We offer consistently high quality aluminas that feature high mechanical strength, adsorptive properties and resistance to aging. At D&F Techniek you get the insurance that every single batch is tested on adsorption capacity.
Our activated alumina has a very high resistance to attrition and crushing. This is a result of the production process and the spherical form of the grains. The attrition and crushing values for spheres are well adapted to their applications, the spherical form making possible homogeneous and compact loading with very little subsequent settling. Higher flow rates are allowed and taller drying vessels can be used
Adsorption is a process in which a gas or vapor adheres to the surface of a solid without intimate admixture with the atoms of the solid: this is the case with activated alumina. Since adsorption is a surface phenomenon, good adsorbents are those which present large surface areas per unit mass and which have high attractive forces for the target species. The adsorption capacity is directly proportional to the surface exposed and the pressure or concentration of the material to be adsorbed. The optimized high porosity of activated alumina gives a high specific surface and a large adsorption capacity per unit weight. Even when saturated with water, activated alumina looks and feels dry. Also, activated alumina is chemically inert toward most liquids and gases. Its excellent resistance to fouling by olefins is the reason for its wide use in the treatment of petrochemicals.
Aging In a commercial unit, hydrothermal deterioration and chemical contamination or fouling are the two main causes of alumina aging.

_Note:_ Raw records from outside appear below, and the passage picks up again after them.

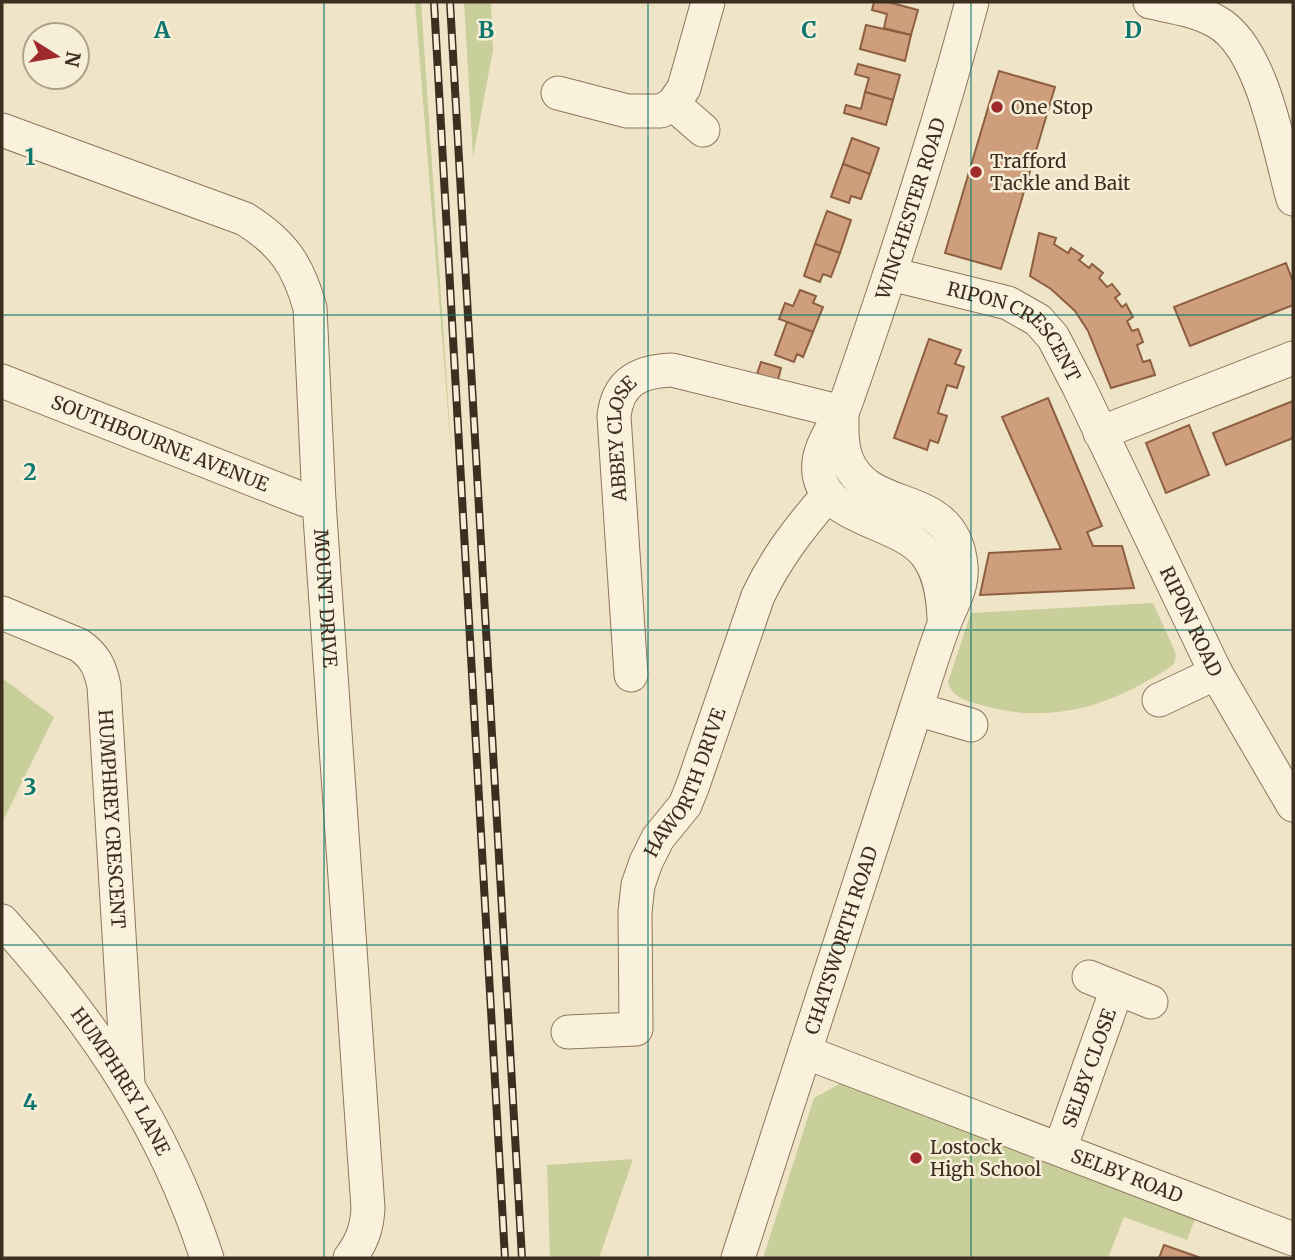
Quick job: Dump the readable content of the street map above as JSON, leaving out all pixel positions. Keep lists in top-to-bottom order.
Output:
{
  "streets": {
    "street": [
      "WINCHESTER ROAD",
      "RIPON CRESCENT",
      "SOUTHBOURNE AVENUE",
      "ABBEY CLOSE",
      "MOUNT DRIVE",
      "RIPON ROAD",
      "HAWORTH DRIVE",
      "HUMPHREY CRESCENT",
      "CHATSWORTH ROAD",
      "SELBY CLOSE",
      "HUMPHREY LANE",
      "SELBY ROAD"
    ]
  },
  "crossings": [
    ["WINCHESTER ROAD", "RIPON CRESCENT"],
    ["WINCHESTER ROAD", "ABBEY CLOSE"],
    ["WINCHESTER ROAD", "CHATSWORTH ROAD"],
    ["RIPON CRESCENT", "RIPON ROAD"],
    ["SOUTHBOURNE AVENUE", "MOUNT DRIVE"],
    ["ABBEY CLOSE", "CHATSWORTH ROAD"],
    ["HAWORTH DRIVE", "CHATSWORTH ROAD"],
    ["HUMPHREY CRESCENT", "HUMPHREY LANE"],
    ["CHATSWORTH ROAD", "SELBY ROAD"],
    ["SELBY CLOSE", "SELBY ROAD"]
  ],
  "places": ["One Stop", "Trafford Tackle and Bait", "Lostock High School"],
  "north": "right",
  "grid": {
    "columns": [
      "A",
      "B",
      "C",
      "D"
    ],
    "rows": [
      "1",
      "2",
      "3",
      "4"
    ]
  }
}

- Hydrothermal aging Hydrothermal aging is the result of a gradual irreversible change of the alumina structure, generally due to hydrothermal treatment during regeneration. Aging is mainly dependent on the number of regenerations (i.e., adsorption/desorption cycles). This is why it pays to regenerate at longer intervals by using the available capacity to its fullest extent. This is done by adjusting the cycle length. The main consequence is the surface area reduction due to a “collapsed pores” effect. Under normal working conditions, aging brings about a 50% decrease in the initial properties of the alumina in a period of two to four years. Accelerated hydrothermal tests by an independent organization show that AxSorb® D grade, for example, stands significantly above the competition (see Figure 1)

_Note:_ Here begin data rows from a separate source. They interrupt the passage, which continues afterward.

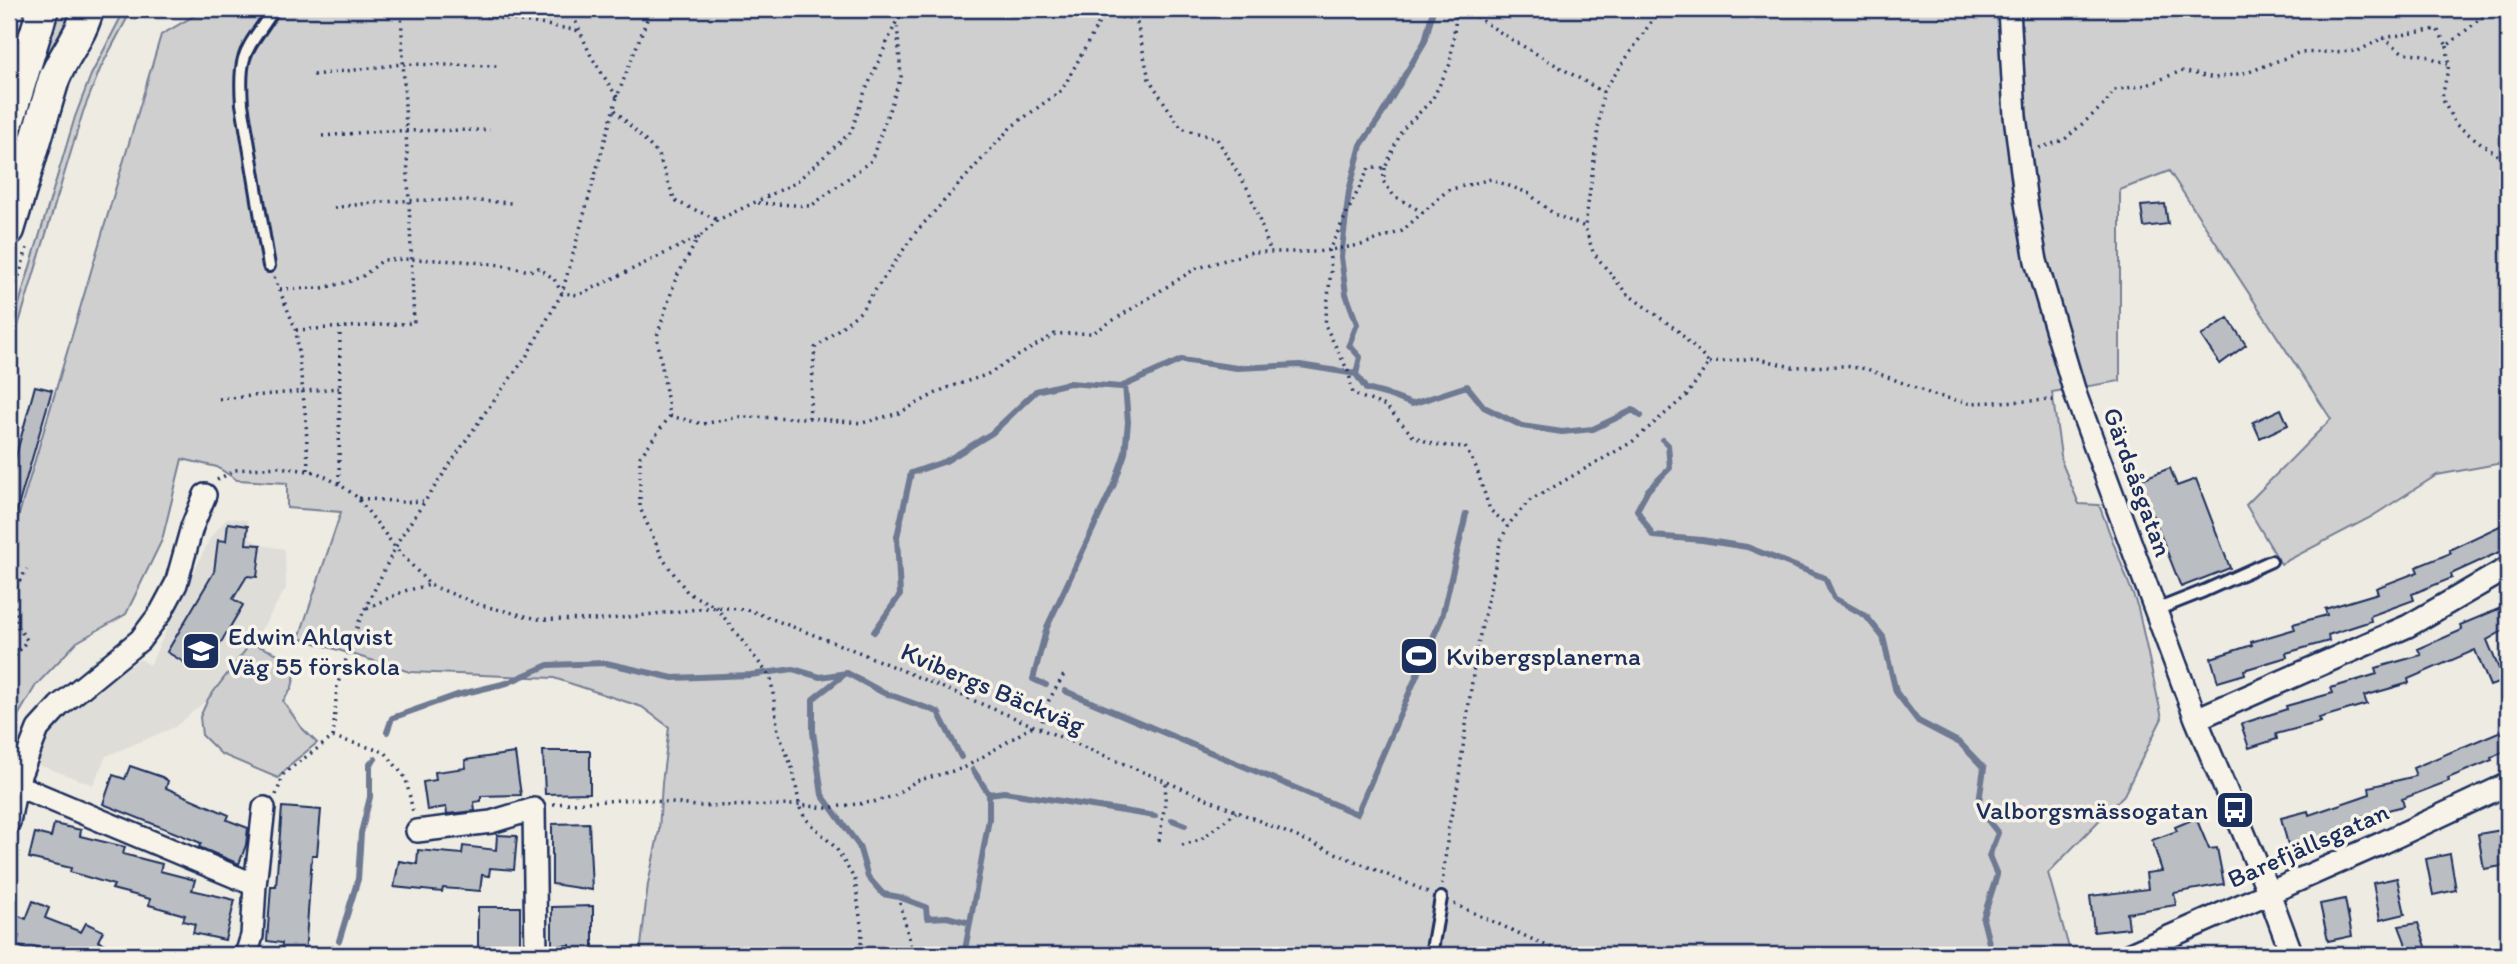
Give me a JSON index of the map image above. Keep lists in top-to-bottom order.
{
  "streets": {
    "street": ["Gärdsåsgatan", "Barefjällsgatan"],
    "path": ["Kvibergs Bäckväg"]
  },
  "crossings": [
    ["Gärdsåsgatan", "Barefjällsgatan"]
  ],
  "places": {
    "school or university": ["Edwin Ahlqvist Väg 55 förskola"],
    "sports": ["Kvibergsplanerna"],
    "bus stop": ["Valborgsmässogatan"]
  }
}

- Aging by Contamination or Fouling Theoretically reversible, this form of aging occurs when the active surface of the alumina is coated or access to its active sites is blocked by either a direct deposit of oil, or by degradation, polymerization or oxidation of unstable compounds present in the fluid passing through the alumina. In practice, the phenomenon is not completely reversible and immobile carbon deposits increase at each regeneration, leading to a progressive decrease of the adsorption dynamic capacity. Aluminas manufactured by Axens have earned wide recognition in comparison with standard market solutions. The high surface area and tailored pore distribution provide a high dynamic water adsorption capacity, coupled with excellent physical and mechanical properties. Their outstanding stability yields a long life time by achieving low water dew point, both with TSA (Temperature Swing Adsorption) and PSA (Pressure Swing Adsorption) processes.